Ovviamente ciò solleva periodicamente un vespaio di polemiche soprattutto quando, a tacere su questo argomento, sono grandi esportatori quali Germania e Regno Unito.
L’Italia
Nel 2012 l’Italia ha venduto armamenti per 2,7 miliardi di euro, al netto dei programmi intergovernativi di cooperazione industriale, ovvero tutte le operazioni di fornitura da e verso i “governi alleati”, quelli in abito Nato, e tutti quelli di fornitura parziale di armamenti per “co-produzione”.

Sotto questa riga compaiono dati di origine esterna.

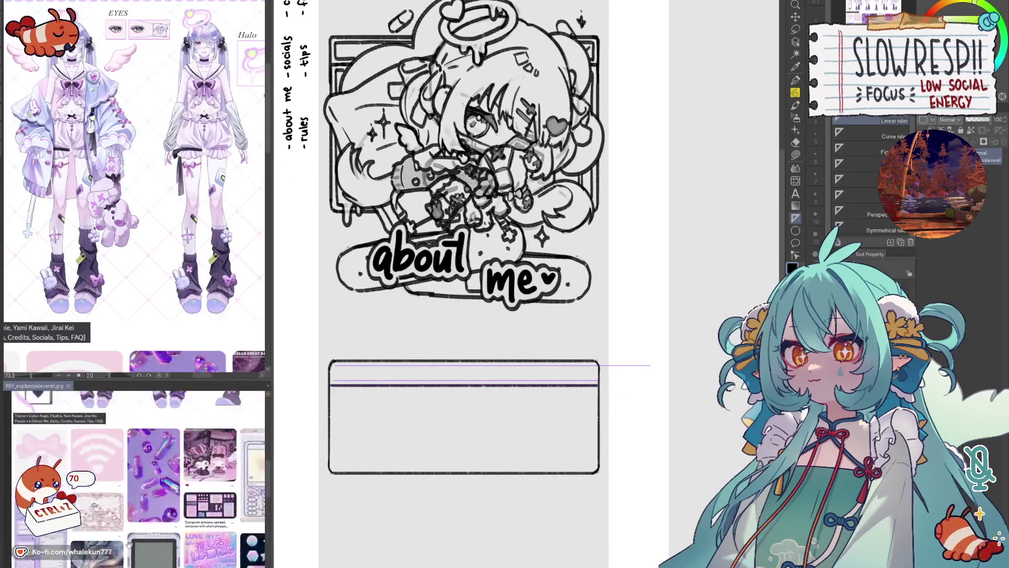
pyautogui.scroll(-10, 114, 492)
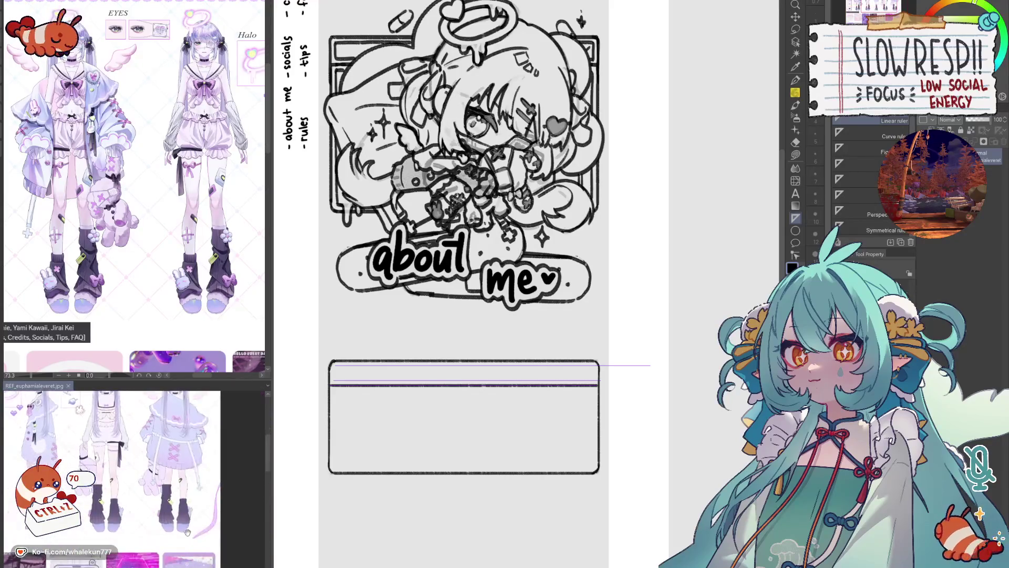
pyautogui.scroll(-3, 210, 480)
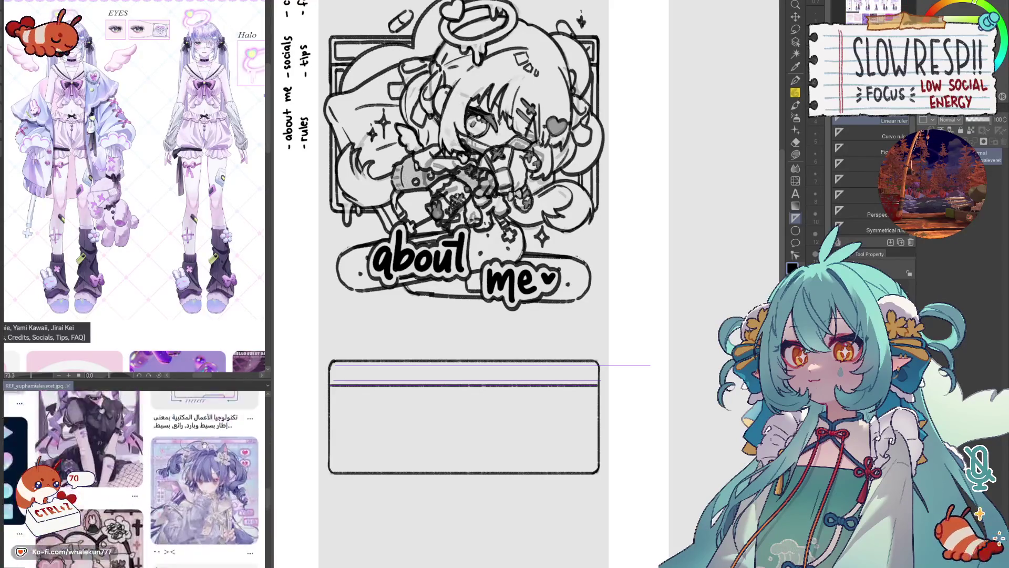
pyautogui.scroll(1, 535, 333)
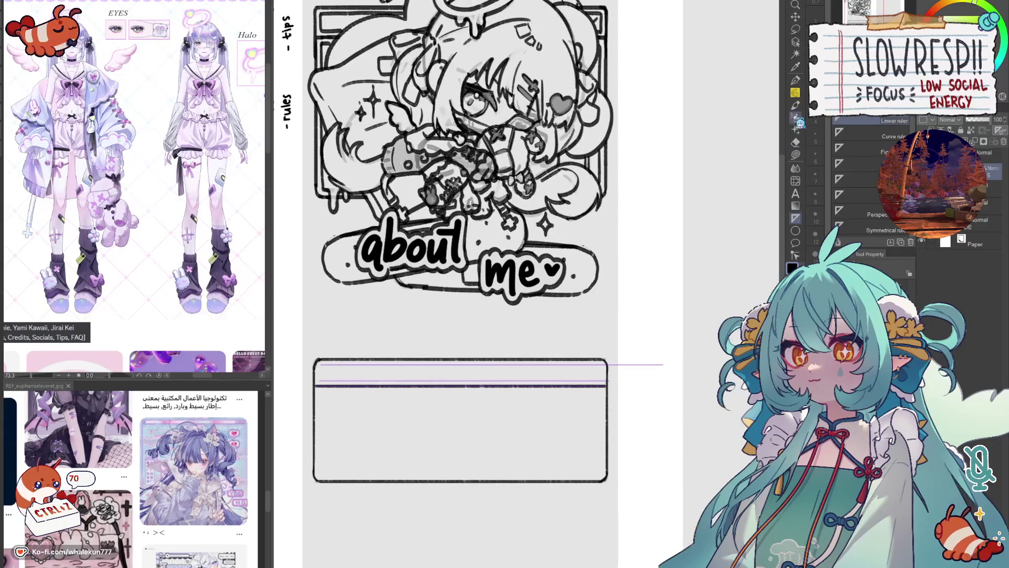
# - Ink the two title-bar lines along the guides, redoing the uneven strokes
pyautogui.press('p')
pyautogui.moveTo(319, 365); pyautogui.dragTo(609, 363)
pyautogui.press('ctrl+z')
pyautogui.moveTo(320, 365); pyautogui.dragTo(599, 368)
pyautogui.moveTo(320, 381); pyautogui.dragTo(609, 380)
pyautogui.press('ctrl+z')
pyautogui.moveTo(319, 380); pyautogui.dragTo(604, 380)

Ai primi posti per valore contrattuale delle commesse quasi tutte aziende legate al Gruppo Leonardo (ex Finmeccanica): su tutte Alenia Aermacchi (con un miliardo di export ‘puro’), seguita da Agusta Westland (490 milioni), Selex Galileo (189), Mbda (172), Oto Melara (142), Fincantieri (68), Avio (66), Rheinmetall Italia (63), Piaggio Aero (60), Whitehead Alenia (59), Simmel Difesa (54), Selex Sistemi Integrati (47). Parliamo di aerei, elicotteri, navi, blindati, artiglieria, bombe, missili, siluri, fucili, munizioni e armi antisommossa (i candelotti Cs prodotti dalla Simad, venduti in gran quantità dalle polizie di Brasile, Bangladesh, Romania e Spagna).
L’81% dell’ammontare complessivo delle esportazioni è stato negoziato da tre istituti bancari: Bnp Paribas, con intermediazioni per quasi un miliardo di euro (il 34 per cento del totale), Deutsche Bank con 740 milioni (27 per cento) e Unicredit con 540 milioni (20 per cento) – quest’ultima qualche anno fa si era impegnata a cancellare completamente le sue attività nel settore. Seguono Barclays con 230 milioni (8 per cento), Bnl – gruppo Bnp Paribas – con ulteriori 108 milioni (4 per cento), Carispezia con 68 milioni (2,5 per cento).
I maggiori produttori di armi
Il più grande fornitore di armi al mondo, secondo il SIPRI, è la statunitense Lockeed Martin. Nella top ten solo tre società non sono statunitensi (la britannica BAE Systems che è seconda, l’europea EADS al settimo posto e l’italiana Leonardo che è nona).
L’Istituto di Stoccolma ha calcolato inoltre che le vendite complessive di armi e servizi militari delle 100 maggiori società hanno confermato un trend rialzista di medio-lungo termine.